The day after he pitched in his fall league game was his first training session
We sat down and I showed him the videos of him pitching from the prior day, Stalker through an iphone, in game, 74-76 as a high school senior.
That moment right there becomes the crux of his career.
On one hand he could still hold onto his excuse of he “lacked exposure” and that’s why he wasn’t getting playing time or getting recruited.
On the other, he could drop the excuses, humble himself, and be willing to change
The choice *seems* obvious, because all the evidence is right there. His velocity as high school senior was what a typical 8th grader throws-surely its time to drop the excuses and get better!
But it’s amazing how many athletes still do not change, despite all the evidence.

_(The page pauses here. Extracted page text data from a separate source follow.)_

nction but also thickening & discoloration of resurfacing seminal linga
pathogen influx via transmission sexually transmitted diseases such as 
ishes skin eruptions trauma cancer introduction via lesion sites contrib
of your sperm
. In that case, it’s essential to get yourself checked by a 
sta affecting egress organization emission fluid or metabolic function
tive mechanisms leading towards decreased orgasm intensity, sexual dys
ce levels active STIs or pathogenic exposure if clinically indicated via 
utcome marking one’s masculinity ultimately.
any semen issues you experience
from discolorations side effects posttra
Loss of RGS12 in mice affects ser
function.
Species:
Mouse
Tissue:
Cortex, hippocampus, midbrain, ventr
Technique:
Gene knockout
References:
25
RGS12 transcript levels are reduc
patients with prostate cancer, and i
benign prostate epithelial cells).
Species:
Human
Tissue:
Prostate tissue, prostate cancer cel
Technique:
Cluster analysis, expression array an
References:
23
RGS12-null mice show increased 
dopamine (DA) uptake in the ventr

Their ego is so big they still hold onto “coach doesn’t like me” “its so political” “coach plays favorites” – or in the case of this athlete, he “lacked exposure”
As we watched the videos of him pitching, it was clear though he was going to take the path of humility.

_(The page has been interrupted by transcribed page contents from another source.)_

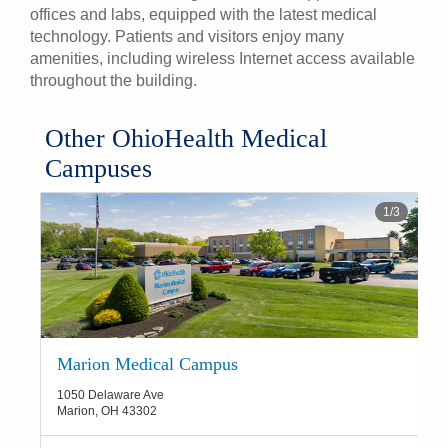
offices and labs, equipped with the latest medical
technology. Patients and visitors enjoy many
amenities, including wireless Internet access available
throughout the building.
Other OhioHealth Medical
Campuses
1
/
3
Marion Medical Campus
1050 Delaware Ave
Marion
,
OH
43302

“Humility” is not the inaccurate definition our modern society has given it, of someone walking around pathetic with slumped shoulders and saying “woe is me”
What "Humble" actually is, is laying aside your ego and acknowledging I’m not a finished product, I’m willing to learn, to grow, and I can accept instruction.

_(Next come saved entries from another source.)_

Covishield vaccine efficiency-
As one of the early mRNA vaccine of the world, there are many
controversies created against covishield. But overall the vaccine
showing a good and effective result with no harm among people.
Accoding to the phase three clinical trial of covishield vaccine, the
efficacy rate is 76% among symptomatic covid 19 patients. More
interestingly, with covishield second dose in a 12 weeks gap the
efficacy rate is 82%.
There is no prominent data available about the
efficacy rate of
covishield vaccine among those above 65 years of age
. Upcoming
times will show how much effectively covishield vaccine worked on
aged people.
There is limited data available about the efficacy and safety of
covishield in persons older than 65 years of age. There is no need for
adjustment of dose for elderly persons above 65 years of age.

And as the Bible says, humility comes before honor. As long as your carrying around a massive ego that prevents you from learning and growing, you’ll never become what you should be.
Whatever you want to call it: heart, perseverance; he had it. And his response was “what do I need to do. What needs to change. Show me”
And right then, I knew he was going to be an incredible success story. He just had to be shown a path.